Saint-Germain-Des-Prés, this small village in the heart of Paris, where culture and heritage mingle, has always been the district of artists and intellectuals.

Saint-Germain-des-Prés
les deux magots, Paris

The name of an Abbey

The district of Saint-Germain-Des-Prés takes its name from the Saint Vincent Abbey founded by Childebert 1er who was the son of Clovis. He took the advice of Bishop Germain in 543. In the 7th century, the abbey was renamed Saint Germain des Prés church on his death. It is here, on the site of the current Lycée Louis-le-Grand, that the oldest and most important medieval European university was located, bringing together all the Parisian colleges on the left bank.

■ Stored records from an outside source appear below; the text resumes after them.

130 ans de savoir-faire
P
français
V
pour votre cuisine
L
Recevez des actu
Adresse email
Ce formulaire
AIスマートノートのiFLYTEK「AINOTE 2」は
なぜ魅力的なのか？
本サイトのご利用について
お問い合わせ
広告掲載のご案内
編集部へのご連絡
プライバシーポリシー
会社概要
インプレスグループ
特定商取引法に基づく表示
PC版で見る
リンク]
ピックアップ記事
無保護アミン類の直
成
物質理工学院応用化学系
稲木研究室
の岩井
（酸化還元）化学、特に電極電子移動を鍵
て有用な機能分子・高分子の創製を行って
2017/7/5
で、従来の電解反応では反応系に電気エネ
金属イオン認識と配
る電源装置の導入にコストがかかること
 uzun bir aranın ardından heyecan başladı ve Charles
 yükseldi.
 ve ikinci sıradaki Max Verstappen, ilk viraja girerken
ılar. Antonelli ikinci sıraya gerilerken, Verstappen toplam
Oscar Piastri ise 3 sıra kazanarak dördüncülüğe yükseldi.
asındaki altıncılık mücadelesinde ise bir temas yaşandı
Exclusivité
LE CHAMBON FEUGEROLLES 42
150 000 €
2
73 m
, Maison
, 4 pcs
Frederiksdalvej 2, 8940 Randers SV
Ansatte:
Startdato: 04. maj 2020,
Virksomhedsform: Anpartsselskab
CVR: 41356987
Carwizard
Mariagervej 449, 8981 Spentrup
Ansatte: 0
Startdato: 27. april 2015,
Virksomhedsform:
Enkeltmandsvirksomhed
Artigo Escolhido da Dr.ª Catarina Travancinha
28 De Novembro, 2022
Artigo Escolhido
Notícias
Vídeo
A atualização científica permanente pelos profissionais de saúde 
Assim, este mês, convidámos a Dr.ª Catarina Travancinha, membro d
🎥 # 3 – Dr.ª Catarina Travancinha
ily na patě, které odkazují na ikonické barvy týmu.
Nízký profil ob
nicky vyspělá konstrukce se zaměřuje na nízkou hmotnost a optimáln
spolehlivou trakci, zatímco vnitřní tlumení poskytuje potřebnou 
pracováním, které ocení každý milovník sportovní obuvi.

In the 19th century, Racine, Balzac, George Sand, Musset, Verlaine, Rimbaud, Anatole France… Writers, poets and playwrights assiduously frequented the cafés of Saint-Germain-des-Prés. Painters such as Delacroix, Ingres or Manet settled there.

Saint-Germain-des-Prés

The meeting place of artists

The district becomes the privileged meeting place of the artistic scene. Rediscover the spirit of the time by going to the Eugène Delacroix national museum, 6 rue de Fürstenberg, in the vast studio overlooking a small paradise garden and adjoining an apartment on the second floor where the painter had settled to get closer of the church of Saint-Sulpice and the chapel of the Saints-Anges, for which he had been entrusted with the decoration. Preserved and restored to their original state, these places offer living testimony to the art of living in the mid-19th century. During the Second World War, despite the curfew, the cafés of Saint-Germain-des-Prés remained open. Jean-Paul Sartre and Simone de Beauvoir take over the Café de Flore “We see less verdigris there than at the Dôme (in Montparnasse)” declares the young associate professor of philosophy! More rustic, the Flore is not suitable for Wehrmacht officers. Dimly lit by acetylene lamps, the café became the work room of future great authors. Sartre wrote Les Chemins de la Liberté, a large part of L’être et le neant and his play Les Flies which aroused some controversy at the Liberation.

Saint-Germain-des-Prés
bonaparte cafe in sain-germain des près, paris
Saint-Germain-des-Prés

The fashion world too…

After art and culture, it is up to the world of fashion and luxury to want to establish themselves in this renowned district. In the 1960s, major luxury brands such as Yves Saint Laurent and Sonya Rykiel settled in Saint-Germain-des-Prés. Nowadays, the biggest brands are vying to own a boutique and a piece of sidewalk in this chic area of ​​the city: Louis Vuitton, Christian Dior, Cartier, Hermès or Ralph Lauren. The creative effervescence that reigned in the district attracted many artists, painters, sculptors or visual artists, performers or designers. The Hotel La Louisiane thus became a privileged meeting place for Salvador Dali and Amanda Lear, Bernard Buffet, Alberto Giacometti, Vassilakis Takis, Dennis Oppenheim, Nam Jun Paik, Joseph Beuys, Keith Haring… Today many are dead but the tradition persists.